A major Canadian canola exporter has had its registration to ship the oil to China revoked, apparently the latest flare-up in a diplomatic and trade dispute between the two countries.
A Chinese customs document dated March 1 says Winnipeg-based agricultural handler Richardson International has had its registration cancelled, Reuters reported Monday. That means the company is forbidden from exporting canola into the country.
Richardson didn’t reply to a request for comment from CBC News, but a spokesperson for the Canola Council of Canada said, “We look forward to the company involved resolving the current issue.”
Canada exported more than $5 billion worth of canola last year, and almost half of it was destined for the Chinese market, the group said.
Winnipeg-based Richardson International describes itself as “Canada’s largest agribusiness and … a worldwide handler and merchandiser of all major Canadian-grown grains and oilseeds.”
It s one of the largest single canola exporters in Canada, and “news about blocked exports hurts the whole value chain,” Canola Council communications director Heidi Dancho said.
The move appears to be the latest escalation in a dispute between Canada and China ignited last fall, when Canadian officials detained the vice-president of Chinese technology firm Huawei at the request of U.S. tax authorities as she was boarding a flight in Vancouver.
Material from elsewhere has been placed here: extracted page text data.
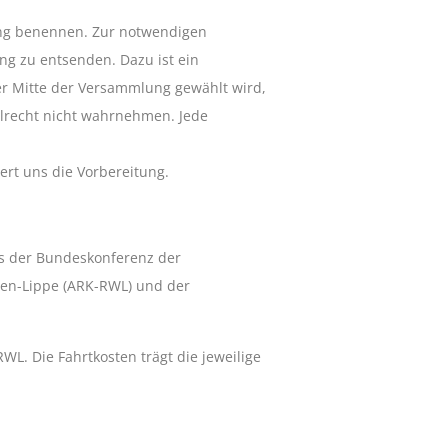
ng benennen. Zur notwendigen
ung zu entsenden. Dazu ist ein
er Mitte der Versammlung gewählt wird,
hlrecht nicht wahrnehmen. Jede
ert uns die Vorbereitung.
us der Bundeskonferenz der
len-Lippe (ARK-RWL) und der
L. Die Fahrtkosten trägt die jeweilige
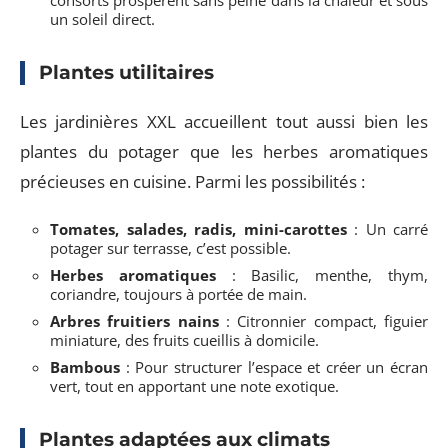
un soleil direct.
Plantes utilitaires
Les jardinières XXL accueillent tout aussi bien les
plantes du potager que les herbes aromatiques
précieuses en cuisine. Parmi les possibilités :
Tomates, salades, radis, mini-carottes
: Un carré
potager sur terrasse, c’est possible.
Herbes aromatiques
: Basilic, menthe, thym,
coriandre, toujours à portée de main.
Arbres fruitiers nains
: Citronnier compact, figuier
miniature, des fruits cueillis à domicile.
Bambous
: Pour structurer l’espace et créer un écran
vert, tout en apportant une note exotique.
Plantes adaptées aux climats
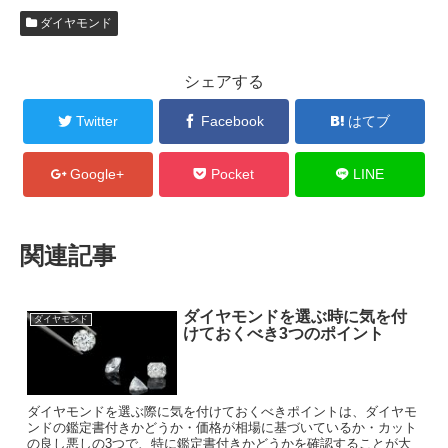
ダイヤモンド
シェアする
Twitter
Facebook
はてブ
Google+
Pocket
LINE
関連記事
ダイヤモンドを選ぶ時に気を付
ダイヤモンド
けておくべき3つのポイント
ダイヤモンドを選ぶ際に気を付けておくべきポイントは、ダイヤモ
ンドの鑑定書付きかどうか・価格が相場に基づいているか・カット
の良し悪しの3つで、特に鑑定書付きかどうかを確認することが大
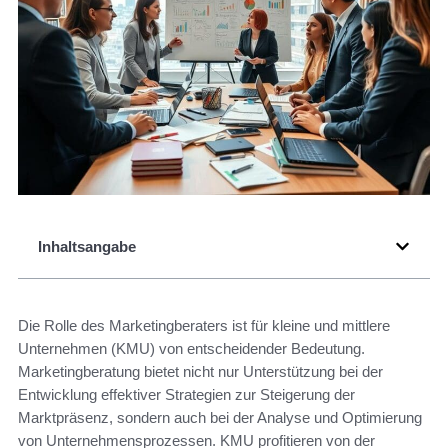
Inhaltsangabe
Die Rolle des Marketingberaters ist für kleine und mittlere
Unternehmen (KMU) von entscheidender Bedeutung.
Marketingberatung bietet nicht nur Unterstützung bei der
Entwicklung effektiver Strategien zur Steigerung der
Marktpräsenz, sondern auch bei der Analyse und Optimierung
von Unternehmensprozessen. KMU profitieren von der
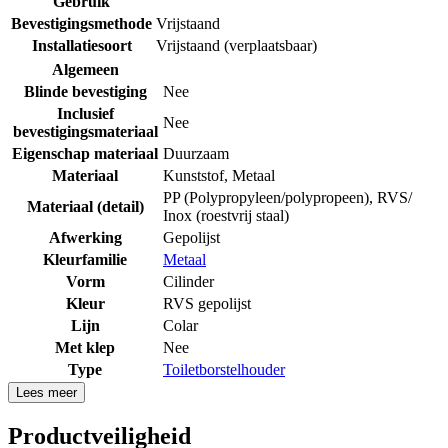
Gebruik
Bevestigingsmethode
Vrijstaand
Installatiesoort
Vrijstaand (verplaatsbaar)
Algemeen
Blinde bevestiging
Nee
Inclusief
Nee
bevestigingsmateriaal
Eigenschap materiaal
Duurzaam
Materiaal
Kunststof
,
Metaal
PP (Polypropyleen/polypropeen)
,
RVS/
Materiaal (detail)
Inox (roestvrij staal)
Afwerking
Gepolijst
Kleurfamilie
Metaal
Vorm
Cilinder
Kleur
RVS gepolijst
Lijn
Colar
Met klep
Nee
Type
Toiletborstelhouder
Lees meer
Productveiligheid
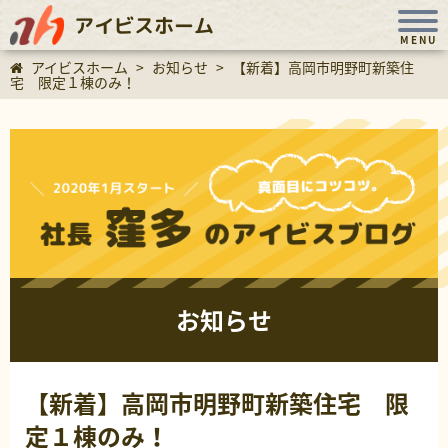
アイビスホーム
MENU
アイビスホーム
>
お知らせ
>
【新着】高岡市明野町新築住
宅 限定１棟のみ！
お知らせ
【新着】高岡市明野町新築住宅 限
定１棟のみ！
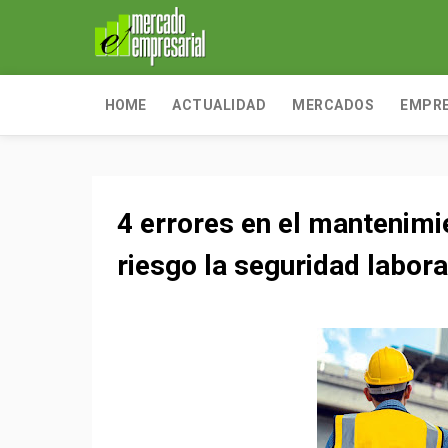
HOME
ACTUALIDAD
MERCADOS
EMPR
4 errores en el mantenimi
riesgo la seguridad labora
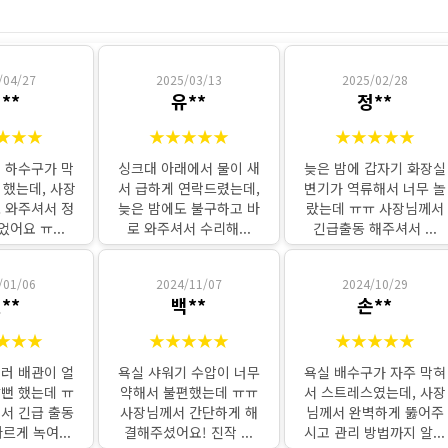
하수구 작업
/04/27
2025/03/13
2025/02/28
**
유**
정**
★★★
★★★★★
★★★★★
 하수구가 막
싱크대 아래에서 물이 새
늦은 밤에 갑자기 화장실
 했는데, 사장
서 급하게 연락드렸는데,
변기가 역류해서 너무 놀
 와주셔서 정
늦은 밤에도 불구하고 바
랐는데 ㅠㅠ 사장님께서
어요 ㅠ...
로 와주셔서 수리해...
긴급출동 해주셔서 ...
/01/06
2024/11/07
2024/10/29
**
백**
손**
★★★
★★★★★
★★★★★
러 배관이 얼
욕실 샤워기 수압이 너무
욕실 배수구가 자주 막혀
뻔 했는데 ㅠ
약해서 불편했는데 ㅠㅠ
서 스트레스였는데, 사장
서 긴급 출동
사장님께서 간단하게 해
님께서 완벽하게 뚫어주
르게 녹여...
결해주셨어요! 진작 ...
시고 관리 방법까지 알...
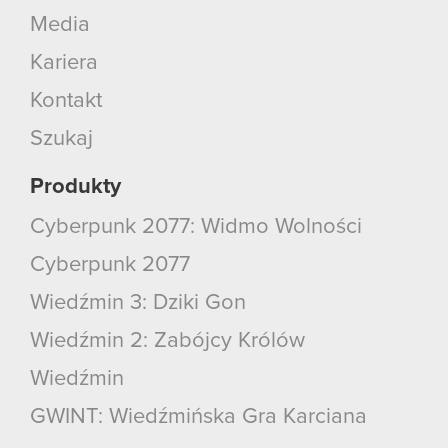
Media
Kariera
Kontakt
Szukaj
Produkty
Cyberpunk 2077: Widmo Wolności
Cyberpunk 2077
Wiedźmin 3: Dziki Gon
Wiedźmin 2: Zabójcy Królów
Wiedźmin
GWINT: Wiedźmińska Gra Karciana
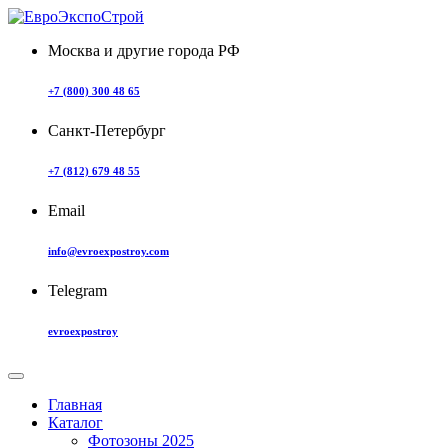
Москва и другие города РФ
+7 (800) 300 48 65
Санкт-Петербург
+7 (812) 679 48 55
Email
info@evroexpostroy.com
Telegram
evroexpostroy
Главная
Каталог
Фотозоны 2025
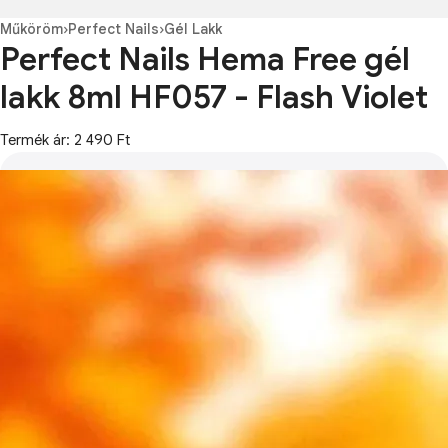
Műköröm
›
Perfect Nails
›
Gél Lakk
Perfect Nails Hema Free gél
lakk 8ml HF057 - Flash Violet
Termék ár: 2 490 Ft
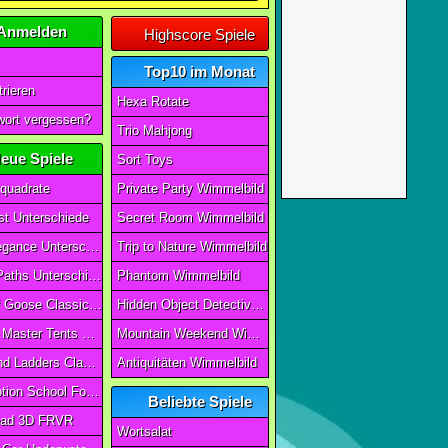
Anmelden
Highscore Spiele
Top10 im Monat
rieren
Hexa Rotate
ort vergessen?
Trio Mahjong
eue Spiele
Sort Toys
quadrate
Private Party Wimmelbild
t Unterschiede
Secret Room Wimmelbild
Art of Elegance Unterschiede
Trip to Nature Wimmelbild
Ancient Paths Unterschiede
Phantom Wimmelbild
Game Of Goose Classic Edition
Hidden Object Detective Story
Camping Master Tents & Trees
Mountain Weekend Wimmelbild
Snake And Ladders Classic
Antiquitäten Wimmelbild
Magic Potion School For Witch
Beliebte Spiele
ad 3D FRVR
Wortsalat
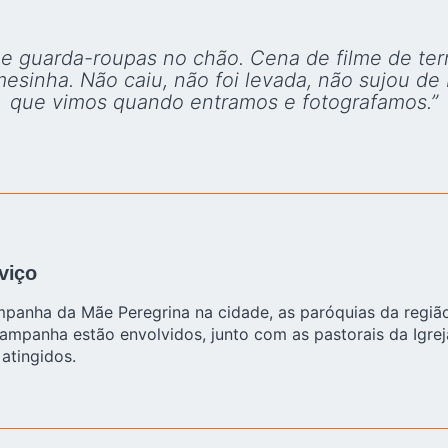
 e guarda-roupas no chão. Cena de filme de te
sinha. Não caiu, não foi levada, não sujou de b
que vimos quando entramos e fotografamos.”
viço
panha da Mãe Peregrina na cidade, as paróquias da regiã
Campanha estão envolvidos, junto com as pastorais da Igre
atingidos.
She is now involved in an extradition case and personal litigation against Canadian border officials, the RCMP and the attorney general of Canada.
Two Canadians — Michael Kovrig and Michael Spavor — have since been detained in China, and on Monday the two men were accused of stealing state secrets from China.
Brock University professor Charles Burton, a former Canadian diplomat who served two postings in China, said Beijing was likely to retaliate further, and suggested in an interview with the CBC on Friday that a crackdown on Canadian canola would be one possible tactic it would employ.
“They’re not going to take this lying down,” he said, “one shudders to think what the consequences could be.”